Barack Obama has welcomed Shinzo Abe to the White House for a rare official visit. The US president and Japanese prime minister were greeted with cheers by school children waving flags of their two countries.
Obama is hosting Abe during a visit to showcase deeper defense ties and advance a Pacific trade pact as the two allies seek to counter China's growing power in Asia. On Tuesday, the president and first lady Michelle Obama received the Japanese prime minister and his wife, Akie Abe, in a formal ceremony on the South Lawn of the White House, complete with a gun salute and review of troops.
"Today is also a chance for Americans, especially our young people, to say thank you for all the things we love from Japan: like karate and karaoke, manga and anime, and, of course, emojis," Obama said to laughter from the crowd of schoolchildren.

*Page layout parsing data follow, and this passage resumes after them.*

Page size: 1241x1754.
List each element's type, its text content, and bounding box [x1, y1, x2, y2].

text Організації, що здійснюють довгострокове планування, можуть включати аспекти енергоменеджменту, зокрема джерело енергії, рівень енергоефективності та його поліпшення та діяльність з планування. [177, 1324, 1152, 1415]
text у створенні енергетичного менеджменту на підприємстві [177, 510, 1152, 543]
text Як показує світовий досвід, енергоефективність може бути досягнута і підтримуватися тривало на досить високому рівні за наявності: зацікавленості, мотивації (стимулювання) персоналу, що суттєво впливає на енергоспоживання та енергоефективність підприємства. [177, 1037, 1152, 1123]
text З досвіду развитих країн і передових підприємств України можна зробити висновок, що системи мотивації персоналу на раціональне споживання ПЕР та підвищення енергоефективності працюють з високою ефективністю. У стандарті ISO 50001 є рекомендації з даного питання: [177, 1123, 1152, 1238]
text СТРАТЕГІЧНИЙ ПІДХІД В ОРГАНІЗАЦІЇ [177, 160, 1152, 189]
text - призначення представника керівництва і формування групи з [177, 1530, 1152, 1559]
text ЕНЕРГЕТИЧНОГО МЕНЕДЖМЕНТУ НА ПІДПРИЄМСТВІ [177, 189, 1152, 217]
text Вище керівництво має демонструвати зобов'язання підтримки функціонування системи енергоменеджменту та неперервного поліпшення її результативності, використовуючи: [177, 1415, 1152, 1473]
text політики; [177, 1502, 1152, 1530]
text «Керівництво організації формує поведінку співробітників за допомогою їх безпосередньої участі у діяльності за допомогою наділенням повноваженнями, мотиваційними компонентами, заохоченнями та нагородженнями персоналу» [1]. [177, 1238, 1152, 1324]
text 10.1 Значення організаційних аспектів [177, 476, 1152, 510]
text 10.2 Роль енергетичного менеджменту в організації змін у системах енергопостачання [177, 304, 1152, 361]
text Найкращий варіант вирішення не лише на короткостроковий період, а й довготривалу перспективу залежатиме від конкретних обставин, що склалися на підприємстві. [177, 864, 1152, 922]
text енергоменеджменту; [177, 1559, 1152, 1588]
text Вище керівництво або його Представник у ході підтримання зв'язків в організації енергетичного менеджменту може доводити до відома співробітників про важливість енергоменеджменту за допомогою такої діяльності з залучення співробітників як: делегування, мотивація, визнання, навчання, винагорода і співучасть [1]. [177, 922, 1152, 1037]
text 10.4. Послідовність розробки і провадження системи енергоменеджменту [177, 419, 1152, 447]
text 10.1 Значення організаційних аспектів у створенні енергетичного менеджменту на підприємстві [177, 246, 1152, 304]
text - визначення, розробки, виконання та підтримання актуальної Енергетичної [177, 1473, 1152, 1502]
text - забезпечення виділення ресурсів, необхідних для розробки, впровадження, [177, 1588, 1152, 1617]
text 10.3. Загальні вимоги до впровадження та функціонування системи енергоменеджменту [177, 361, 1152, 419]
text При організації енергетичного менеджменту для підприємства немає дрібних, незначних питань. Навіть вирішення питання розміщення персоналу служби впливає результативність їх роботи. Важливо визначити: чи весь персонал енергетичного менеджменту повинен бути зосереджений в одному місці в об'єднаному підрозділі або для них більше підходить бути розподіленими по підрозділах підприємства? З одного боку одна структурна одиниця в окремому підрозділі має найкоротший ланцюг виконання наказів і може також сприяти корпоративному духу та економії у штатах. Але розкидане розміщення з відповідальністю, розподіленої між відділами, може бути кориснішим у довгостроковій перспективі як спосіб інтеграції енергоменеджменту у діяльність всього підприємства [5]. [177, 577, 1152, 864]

Abe said he had made revitalizing the US-Japan relationship "the top priority of my foreign policy" and that it had grown "more robust than ever." The prime minister added that the TPP and the realignment of US forces in Japan remained on the agenda. The leaders planned to hold bilateral talks in the Oval Office ahead of a joint press conference and a state dinner in the evening.
'Swift and successful'
When Abe becomes the first Japanese premier to address a joint session of the US Congress on Wednesday, many expect him to urge lawmakers to advance trade-promotion authority and eventually approve the TPP. In the latest effort by the United States to shift the balance of economic power in Asia from China, US officials have enthusiastically engaged 11 nations in the region on the pact.
"We welcome the significant progress that has been made in the bilateral negotiations and reaffirm our commitment to work together to achieve a swift and successful conclusion to the broader agreement," the two governments announced in a joint "vision statement."
Obama has had trouble winning over some fellow Democrats who oppose the TPP, which would cover a third of world trade, on environmental, labor and human rights grounds. Differences remain between US and Japanese officials over autos and agriculture.
Abe and Obama have had success with new defense cooperation guidelines, the first update in 18 years as Japan expands its foreign military presence. In New York on Monday, US Secretary of State John Kerry and Defense Secretary Ashton Carter met their Japanese counterparts, Fumio Kishida and Gen Nakatani, respectively, to finalize language on ways to boost their alliance through greater military cooperation.
Japan has had a host of economic and foreign relations problems lately. On Monday, Fitch cut the country's credit rating. And leaders in Asia have espressed discomfort with a shrine to Japan's World War Two dead.